С утра у клуба расклеили списки уволенных по сокращению; у этих длинных бумажных полос за час перебывало всё рабочее население строительства. То были первые списки, куда попали лишь связанные с местными крестьянскими хозяйствами. В полуденный перерыв на постройке развесили добавочные сведения о сокращённых. У мостков на леса, вокруг которых сгрудилась основная масса строителей, какой-то добровольный грамотей вычитывал вслух фамилии увольняемых. Самого себя он не отыскал в списках и потому, выполняя свою повинность, сохранял почти начальственную невозмутимость.
— Журавлёв Миколай! — вызывал он, ведя пальцем по строке.
— Я… — чётко откликались из толпы.
— Журин Лука… Лука Журин! Чего молчишь, аль вздремнул с устатку? Отдыхай теперь!
— Я!
— Баранов… — И дюжина Барановых продиралась из толпы, чтобы узнать, на кого из них упал чёрный жребий.
Это походило вполне на солдатскую перекличку, с той единственной разницей, что отзывались выбывшие из строя.

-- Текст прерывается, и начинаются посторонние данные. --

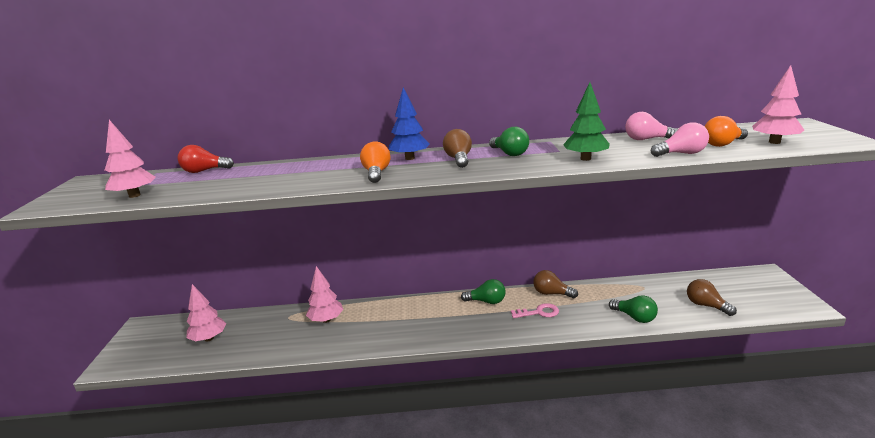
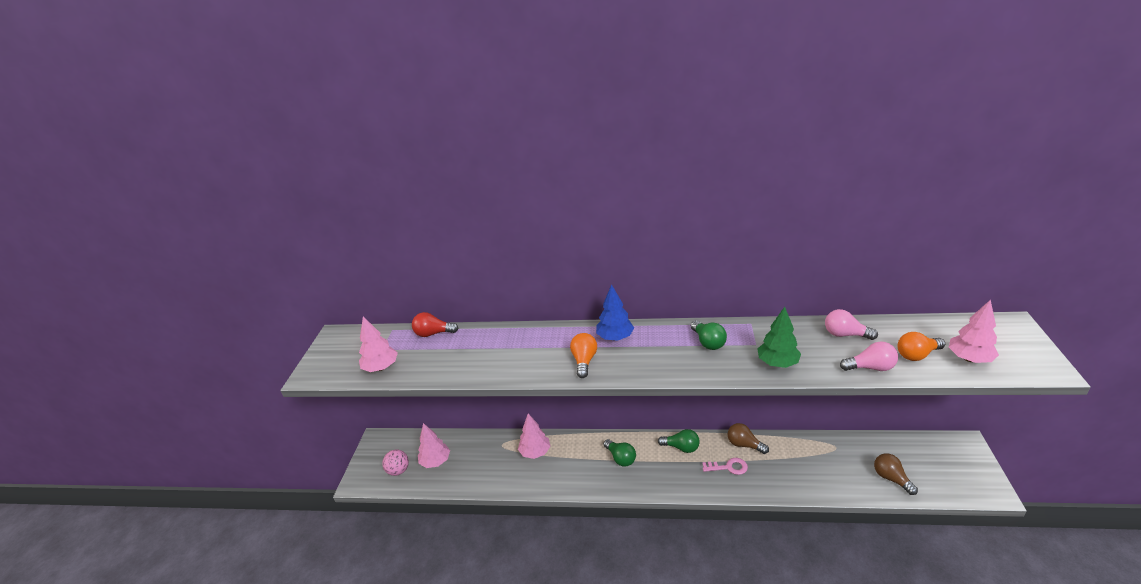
camera: 10 degrees right, 10 degrees up
(162, 351) = (398, 470): none -> pink ball
(459, 159) = (660, 346): brown light bulb -> none
(634, 317) = (818, 484): green light bulb -> green light bulb (620, 458)

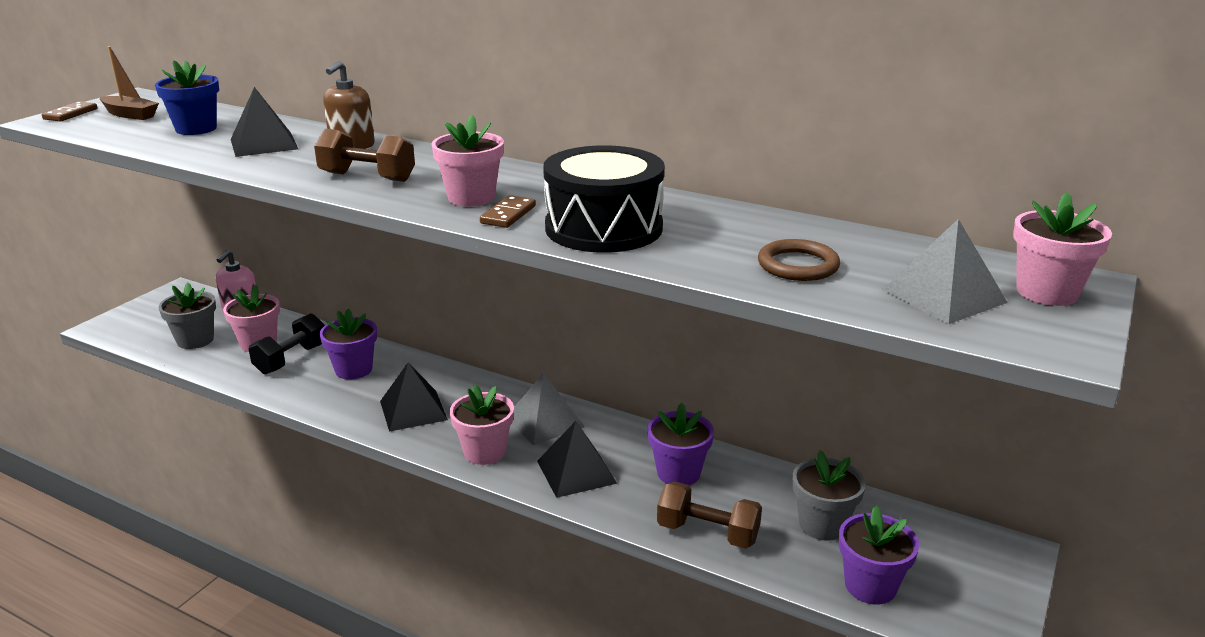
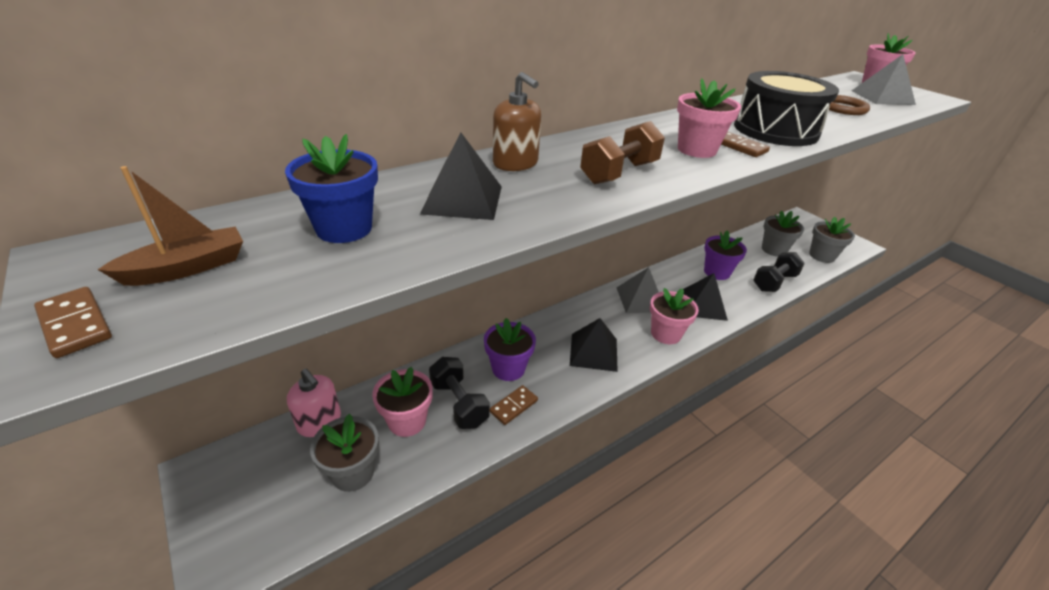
camera: 65 degrees left, 10 degrees up
(302, 385) = (513, 406): none -> brown domino
(707, 533) = (774, 282): brown dumbbell -> black dumbbell
(870, 586) = (822, 256): purple flower pot -> grey flower pot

К полудню же в контору пришёл кассир выдавать трёхдневное пособие, выхлопотанное рабочкомом; он сидел долго, выпуская наружу папиросный дымок, но у открытого окошка так и не побывал никто. Рабочие кучками ходили по строительству, ища прорабов, а те прятались от напрасных просьб и уговоров; старший производитель работ просто заперся у себя и, изнеможённо отвалясь на спинку стула, в больших количествах поглощал воду. Люди толкались в дверь, виновато выкрикивали его имя, и он, не выдержав, открывал им вход. Они проходили перед ними серой вереницей, дружелюбные, бородатые старики и молодые, с которыми он успел сработаться за лето. И каждый одинаково мял шапку в руках, и у каждого в лице стоял одинаковый упрёк. Очумелому вконец, ему представлялось, будто один и тот же Фаддей Акишин, милейший человек, разнообразно стоит перед ним, то одеваясь охровой бородой, то чудесно молодея, то становясь на чрезмерно высокие каблуки, то шамкающий вологодским наречием, то тусклословый, то речистый по-костромскому… И вся эта пестрота лишь от деликатного опасения не надоесть однообразием своему человеку.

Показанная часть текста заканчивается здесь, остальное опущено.